We are counting down the days to 'retirement'. I'm still looking for the right terminology for when you quit work with no immediate prospects for income to go sailing. Maybe 'Lucky' is the right word.
|Canal sunset, early Spring|
We, generally, go by the boating rule - 'A good day boating is when nothing gets broken and nobody gets hurt'. I think Roux (our big Chocolate Lab baby) was a bit concerned a few times when we were healed over. But he is a good sailor dog.
There weren't many boats out because it was a classic Albemarle Sound day. Three foot chop with 20 - 30 knot winds. That makes it uncomfortable for a lot of boats and people. But we need as much sailing time as we can get and, especially, in not-so-smooth conditions. We are still (and probably forever) learning the nuances of SeaClearly. Of course, she is a big, blue-water boat so the Albemarle doesn't present much of a challenge for her. But her personality still comes out.
She likes a port tack. Why would that be? No idea. But, ask any sailor and they will be able to tell you which one their boat likes. 'Lagniappe', the Catalina Capri 22 that we used to have (and will always miss) preferred starboard. There may be some physics that make it true. Or it may just be perception. But then, perception is reality.
|Junie the Sailor Girl|
and Roux the Sailor Dog
(This is actually from
some other day.
But notice the PFD?)
Another thing we did was wear our lifejackets. As simple as this sounds, we need the practice.
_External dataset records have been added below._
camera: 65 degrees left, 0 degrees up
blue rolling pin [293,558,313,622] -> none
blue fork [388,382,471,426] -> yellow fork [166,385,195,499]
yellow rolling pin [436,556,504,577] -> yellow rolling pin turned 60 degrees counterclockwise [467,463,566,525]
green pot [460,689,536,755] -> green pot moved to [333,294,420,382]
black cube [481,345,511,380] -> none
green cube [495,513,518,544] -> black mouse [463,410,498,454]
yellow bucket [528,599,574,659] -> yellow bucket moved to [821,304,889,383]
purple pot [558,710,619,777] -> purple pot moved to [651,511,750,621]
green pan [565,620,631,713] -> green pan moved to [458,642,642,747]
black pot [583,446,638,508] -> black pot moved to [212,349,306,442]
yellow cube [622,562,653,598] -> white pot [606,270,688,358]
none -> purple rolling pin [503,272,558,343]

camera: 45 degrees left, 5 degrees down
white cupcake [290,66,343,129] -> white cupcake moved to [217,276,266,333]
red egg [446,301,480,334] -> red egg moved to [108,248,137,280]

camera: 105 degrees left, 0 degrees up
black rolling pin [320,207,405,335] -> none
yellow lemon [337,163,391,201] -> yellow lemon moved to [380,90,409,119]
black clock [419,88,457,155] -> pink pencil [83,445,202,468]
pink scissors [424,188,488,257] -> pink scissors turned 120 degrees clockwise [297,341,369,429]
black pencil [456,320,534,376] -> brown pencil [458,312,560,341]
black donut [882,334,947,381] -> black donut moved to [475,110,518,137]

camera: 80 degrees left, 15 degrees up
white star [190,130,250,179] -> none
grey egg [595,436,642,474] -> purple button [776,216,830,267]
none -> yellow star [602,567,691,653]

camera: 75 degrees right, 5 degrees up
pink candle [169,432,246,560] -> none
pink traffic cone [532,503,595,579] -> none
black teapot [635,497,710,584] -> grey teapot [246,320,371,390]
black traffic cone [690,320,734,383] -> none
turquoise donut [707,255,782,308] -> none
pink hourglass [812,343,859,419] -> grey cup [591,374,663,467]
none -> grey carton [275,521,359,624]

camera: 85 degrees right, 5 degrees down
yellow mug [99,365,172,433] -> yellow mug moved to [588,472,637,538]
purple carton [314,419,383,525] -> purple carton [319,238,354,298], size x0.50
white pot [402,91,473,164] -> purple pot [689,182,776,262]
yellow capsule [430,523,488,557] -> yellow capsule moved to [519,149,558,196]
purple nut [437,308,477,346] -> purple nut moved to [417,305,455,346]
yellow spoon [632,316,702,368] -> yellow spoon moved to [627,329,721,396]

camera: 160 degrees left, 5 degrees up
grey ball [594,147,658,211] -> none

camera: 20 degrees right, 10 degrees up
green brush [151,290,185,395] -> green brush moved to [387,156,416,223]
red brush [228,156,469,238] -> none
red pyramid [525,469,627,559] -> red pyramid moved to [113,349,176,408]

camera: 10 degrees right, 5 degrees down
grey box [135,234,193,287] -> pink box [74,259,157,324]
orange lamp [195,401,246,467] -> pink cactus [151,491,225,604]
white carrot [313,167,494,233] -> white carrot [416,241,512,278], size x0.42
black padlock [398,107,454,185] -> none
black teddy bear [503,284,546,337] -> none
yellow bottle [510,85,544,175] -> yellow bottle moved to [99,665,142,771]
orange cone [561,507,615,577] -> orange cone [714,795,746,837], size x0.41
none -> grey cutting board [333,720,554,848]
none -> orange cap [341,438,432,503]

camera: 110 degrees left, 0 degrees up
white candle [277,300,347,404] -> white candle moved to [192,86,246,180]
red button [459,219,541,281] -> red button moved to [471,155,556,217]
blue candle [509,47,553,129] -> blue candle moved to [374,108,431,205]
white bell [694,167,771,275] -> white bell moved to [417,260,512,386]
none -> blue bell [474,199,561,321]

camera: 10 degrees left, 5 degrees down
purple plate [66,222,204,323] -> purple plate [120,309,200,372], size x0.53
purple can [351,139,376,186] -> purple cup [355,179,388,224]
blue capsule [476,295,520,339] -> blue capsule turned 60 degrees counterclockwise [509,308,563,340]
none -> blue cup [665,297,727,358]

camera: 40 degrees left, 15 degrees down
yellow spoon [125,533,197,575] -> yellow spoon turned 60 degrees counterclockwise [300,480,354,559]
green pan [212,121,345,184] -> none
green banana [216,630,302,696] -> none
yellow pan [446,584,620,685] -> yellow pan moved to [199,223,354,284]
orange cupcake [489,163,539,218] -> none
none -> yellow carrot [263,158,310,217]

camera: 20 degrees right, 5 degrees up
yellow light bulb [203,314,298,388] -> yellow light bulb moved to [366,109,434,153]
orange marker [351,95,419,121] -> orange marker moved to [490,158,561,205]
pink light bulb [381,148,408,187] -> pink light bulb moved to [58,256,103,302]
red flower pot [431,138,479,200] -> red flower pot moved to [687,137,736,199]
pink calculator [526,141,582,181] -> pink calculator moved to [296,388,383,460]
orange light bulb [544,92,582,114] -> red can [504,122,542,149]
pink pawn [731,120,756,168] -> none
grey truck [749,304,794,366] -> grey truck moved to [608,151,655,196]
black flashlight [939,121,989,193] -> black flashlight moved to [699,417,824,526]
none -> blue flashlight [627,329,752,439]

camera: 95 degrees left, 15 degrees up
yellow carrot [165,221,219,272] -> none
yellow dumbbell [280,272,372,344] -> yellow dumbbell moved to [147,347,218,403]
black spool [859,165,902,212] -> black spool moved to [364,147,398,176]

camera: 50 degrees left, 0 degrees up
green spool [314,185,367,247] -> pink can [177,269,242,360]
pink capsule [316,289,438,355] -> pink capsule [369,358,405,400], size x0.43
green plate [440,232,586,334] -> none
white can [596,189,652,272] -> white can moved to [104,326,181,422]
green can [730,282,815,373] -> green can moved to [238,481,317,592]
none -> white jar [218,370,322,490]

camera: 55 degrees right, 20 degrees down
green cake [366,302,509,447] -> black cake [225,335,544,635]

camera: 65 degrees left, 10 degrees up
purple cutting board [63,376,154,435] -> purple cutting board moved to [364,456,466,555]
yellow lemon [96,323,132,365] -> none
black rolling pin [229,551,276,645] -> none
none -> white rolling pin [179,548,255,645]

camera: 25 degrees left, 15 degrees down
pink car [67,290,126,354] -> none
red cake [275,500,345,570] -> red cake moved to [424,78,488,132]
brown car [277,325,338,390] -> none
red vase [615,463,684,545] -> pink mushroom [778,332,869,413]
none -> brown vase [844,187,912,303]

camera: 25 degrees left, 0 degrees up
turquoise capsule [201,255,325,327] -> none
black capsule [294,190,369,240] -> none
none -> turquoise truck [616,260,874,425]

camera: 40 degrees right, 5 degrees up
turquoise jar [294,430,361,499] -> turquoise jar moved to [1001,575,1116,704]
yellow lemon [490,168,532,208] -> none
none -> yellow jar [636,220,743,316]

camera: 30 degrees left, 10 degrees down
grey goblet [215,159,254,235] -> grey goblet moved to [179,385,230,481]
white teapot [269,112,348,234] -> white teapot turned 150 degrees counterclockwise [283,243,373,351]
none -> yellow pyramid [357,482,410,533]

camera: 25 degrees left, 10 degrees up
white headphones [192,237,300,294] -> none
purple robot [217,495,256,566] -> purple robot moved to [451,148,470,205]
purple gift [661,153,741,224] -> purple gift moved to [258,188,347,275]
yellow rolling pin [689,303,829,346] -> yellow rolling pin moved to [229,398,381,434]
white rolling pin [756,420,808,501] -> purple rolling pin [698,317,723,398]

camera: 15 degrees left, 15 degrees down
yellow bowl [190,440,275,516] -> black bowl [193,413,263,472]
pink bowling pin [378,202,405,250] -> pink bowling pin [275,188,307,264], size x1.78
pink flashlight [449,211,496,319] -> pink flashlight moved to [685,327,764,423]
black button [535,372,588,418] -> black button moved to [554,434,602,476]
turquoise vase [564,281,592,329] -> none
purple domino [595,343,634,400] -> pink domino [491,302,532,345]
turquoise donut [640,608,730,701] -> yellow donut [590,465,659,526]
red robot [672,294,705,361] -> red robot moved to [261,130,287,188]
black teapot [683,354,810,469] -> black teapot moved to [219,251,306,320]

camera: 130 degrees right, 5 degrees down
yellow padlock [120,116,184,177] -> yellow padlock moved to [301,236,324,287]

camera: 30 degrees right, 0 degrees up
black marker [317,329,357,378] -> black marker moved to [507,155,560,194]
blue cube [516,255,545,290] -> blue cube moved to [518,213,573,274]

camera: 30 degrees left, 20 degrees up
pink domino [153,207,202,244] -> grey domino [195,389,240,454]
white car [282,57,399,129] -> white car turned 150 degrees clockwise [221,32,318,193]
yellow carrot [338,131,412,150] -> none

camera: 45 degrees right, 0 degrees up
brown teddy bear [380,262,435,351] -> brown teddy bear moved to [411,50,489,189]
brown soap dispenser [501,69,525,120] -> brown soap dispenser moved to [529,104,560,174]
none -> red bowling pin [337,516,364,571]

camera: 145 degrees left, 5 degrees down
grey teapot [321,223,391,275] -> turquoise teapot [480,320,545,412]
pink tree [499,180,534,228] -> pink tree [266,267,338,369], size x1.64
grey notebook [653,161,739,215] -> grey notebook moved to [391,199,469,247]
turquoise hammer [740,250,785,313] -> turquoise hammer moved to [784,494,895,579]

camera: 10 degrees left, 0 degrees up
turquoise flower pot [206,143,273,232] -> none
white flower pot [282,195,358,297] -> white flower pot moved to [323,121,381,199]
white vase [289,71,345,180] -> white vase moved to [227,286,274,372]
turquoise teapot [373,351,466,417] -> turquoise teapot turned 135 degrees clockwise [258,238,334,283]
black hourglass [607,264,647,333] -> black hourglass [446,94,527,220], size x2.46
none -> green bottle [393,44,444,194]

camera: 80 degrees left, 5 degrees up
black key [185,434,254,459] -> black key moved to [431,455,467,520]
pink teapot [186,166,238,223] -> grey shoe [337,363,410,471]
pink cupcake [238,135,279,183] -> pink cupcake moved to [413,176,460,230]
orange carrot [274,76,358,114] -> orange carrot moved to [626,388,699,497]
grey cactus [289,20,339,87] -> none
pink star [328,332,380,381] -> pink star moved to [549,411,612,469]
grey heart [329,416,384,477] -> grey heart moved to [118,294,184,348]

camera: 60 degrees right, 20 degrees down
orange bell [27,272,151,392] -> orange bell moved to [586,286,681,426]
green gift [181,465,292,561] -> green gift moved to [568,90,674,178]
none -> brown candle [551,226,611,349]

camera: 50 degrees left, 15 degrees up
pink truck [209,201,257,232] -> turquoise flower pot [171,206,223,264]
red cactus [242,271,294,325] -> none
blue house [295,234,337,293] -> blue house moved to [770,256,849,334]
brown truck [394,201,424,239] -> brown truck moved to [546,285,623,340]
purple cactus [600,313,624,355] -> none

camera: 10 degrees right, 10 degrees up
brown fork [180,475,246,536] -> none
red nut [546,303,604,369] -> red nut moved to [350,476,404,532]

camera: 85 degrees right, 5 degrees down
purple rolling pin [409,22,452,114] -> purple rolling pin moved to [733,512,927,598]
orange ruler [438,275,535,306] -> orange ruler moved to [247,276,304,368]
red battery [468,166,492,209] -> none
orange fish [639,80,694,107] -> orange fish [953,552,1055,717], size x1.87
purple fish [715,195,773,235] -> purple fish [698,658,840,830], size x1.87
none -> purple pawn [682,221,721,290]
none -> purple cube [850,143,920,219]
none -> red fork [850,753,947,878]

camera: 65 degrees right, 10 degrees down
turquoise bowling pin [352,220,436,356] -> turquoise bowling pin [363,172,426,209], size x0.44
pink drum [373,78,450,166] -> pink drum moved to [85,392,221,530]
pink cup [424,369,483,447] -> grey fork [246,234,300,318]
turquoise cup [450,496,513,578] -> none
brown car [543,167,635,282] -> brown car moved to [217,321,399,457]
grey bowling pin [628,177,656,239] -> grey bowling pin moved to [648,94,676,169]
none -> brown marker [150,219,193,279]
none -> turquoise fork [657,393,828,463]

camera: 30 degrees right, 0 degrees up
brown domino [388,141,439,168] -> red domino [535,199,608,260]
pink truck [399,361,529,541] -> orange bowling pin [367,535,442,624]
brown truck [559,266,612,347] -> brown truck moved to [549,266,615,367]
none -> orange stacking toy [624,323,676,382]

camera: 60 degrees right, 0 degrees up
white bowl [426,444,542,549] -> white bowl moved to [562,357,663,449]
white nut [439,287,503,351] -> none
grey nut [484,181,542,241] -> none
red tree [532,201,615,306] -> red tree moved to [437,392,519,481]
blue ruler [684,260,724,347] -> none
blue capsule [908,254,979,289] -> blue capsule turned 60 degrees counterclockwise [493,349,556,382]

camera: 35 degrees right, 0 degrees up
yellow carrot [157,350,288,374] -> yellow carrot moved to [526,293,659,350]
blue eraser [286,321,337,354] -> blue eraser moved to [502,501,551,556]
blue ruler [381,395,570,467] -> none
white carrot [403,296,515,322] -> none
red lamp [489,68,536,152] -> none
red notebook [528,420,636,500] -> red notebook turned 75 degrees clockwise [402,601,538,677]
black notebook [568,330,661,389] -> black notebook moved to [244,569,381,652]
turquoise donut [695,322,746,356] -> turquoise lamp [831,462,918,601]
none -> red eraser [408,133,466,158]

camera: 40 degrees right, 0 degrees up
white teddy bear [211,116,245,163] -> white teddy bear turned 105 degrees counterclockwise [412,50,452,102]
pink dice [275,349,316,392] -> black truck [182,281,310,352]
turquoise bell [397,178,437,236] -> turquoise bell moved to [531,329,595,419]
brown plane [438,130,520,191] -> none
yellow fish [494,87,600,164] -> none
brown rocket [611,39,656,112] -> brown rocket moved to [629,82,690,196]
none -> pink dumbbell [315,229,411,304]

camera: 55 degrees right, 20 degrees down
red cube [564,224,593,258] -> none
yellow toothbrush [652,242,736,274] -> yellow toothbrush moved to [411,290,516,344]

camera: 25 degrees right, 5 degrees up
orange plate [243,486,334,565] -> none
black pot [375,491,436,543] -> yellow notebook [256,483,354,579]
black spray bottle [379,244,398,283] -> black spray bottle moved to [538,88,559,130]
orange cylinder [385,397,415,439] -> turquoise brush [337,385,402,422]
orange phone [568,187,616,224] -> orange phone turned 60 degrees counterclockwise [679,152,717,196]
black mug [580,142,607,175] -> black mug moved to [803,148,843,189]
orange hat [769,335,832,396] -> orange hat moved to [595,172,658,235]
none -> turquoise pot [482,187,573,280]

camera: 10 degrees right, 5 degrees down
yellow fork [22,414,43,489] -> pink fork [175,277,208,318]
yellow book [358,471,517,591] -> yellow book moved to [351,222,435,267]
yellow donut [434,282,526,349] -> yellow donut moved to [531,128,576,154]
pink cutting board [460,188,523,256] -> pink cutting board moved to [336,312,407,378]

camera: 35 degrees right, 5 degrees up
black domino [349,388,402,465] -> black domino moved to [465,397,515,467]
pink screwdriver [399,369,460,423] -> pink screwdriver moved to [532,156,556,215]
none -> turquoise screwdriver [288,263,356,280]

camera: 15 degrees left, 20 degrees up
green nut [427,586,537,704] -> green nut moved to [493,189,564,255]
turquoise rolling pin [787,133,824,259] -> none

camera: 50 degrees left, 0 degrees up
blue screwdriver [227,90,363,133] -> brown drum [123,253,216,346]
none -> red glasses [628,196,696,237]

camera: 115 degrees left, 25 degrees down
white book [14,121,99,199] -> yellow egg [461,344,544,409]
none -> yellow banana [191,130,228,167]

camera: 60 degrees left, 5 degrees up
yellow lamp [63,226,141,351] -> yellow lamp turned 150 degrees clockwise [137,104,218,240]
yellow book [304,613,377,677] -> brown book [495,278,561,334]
Here in our neighborhood, you can watch boats go by all day and never see anyone wearing a PFD except the little kids (only because it is required by law, not because people possess any level of common sense). We have these kick-ass PFDs and tethers to keep us on the boat. How stupid would it be to fall overboard with them stored safely in lockers. We laughed at ourselves when we realized that Roux had his life-jacket on and we didn't.
One constant challenge we have here is water depth. On a good day, we only have about 6-12 inches of water under our keel until we clear the marker a quarter mile outside our harbor. We can usually tell by looking at the water level on the bulkhead whether it will be a touchy day. Well, Thursday, the water level was fine but those 3 foot waves I mentioned made for variable depth. So we gently kissed the Albemarle mud repeatedly. Thankfully, it is soft and gooey. Probably best that the water is not clear so we can't see it. Imagine how happy SeaClearly will be with clear water and clearance.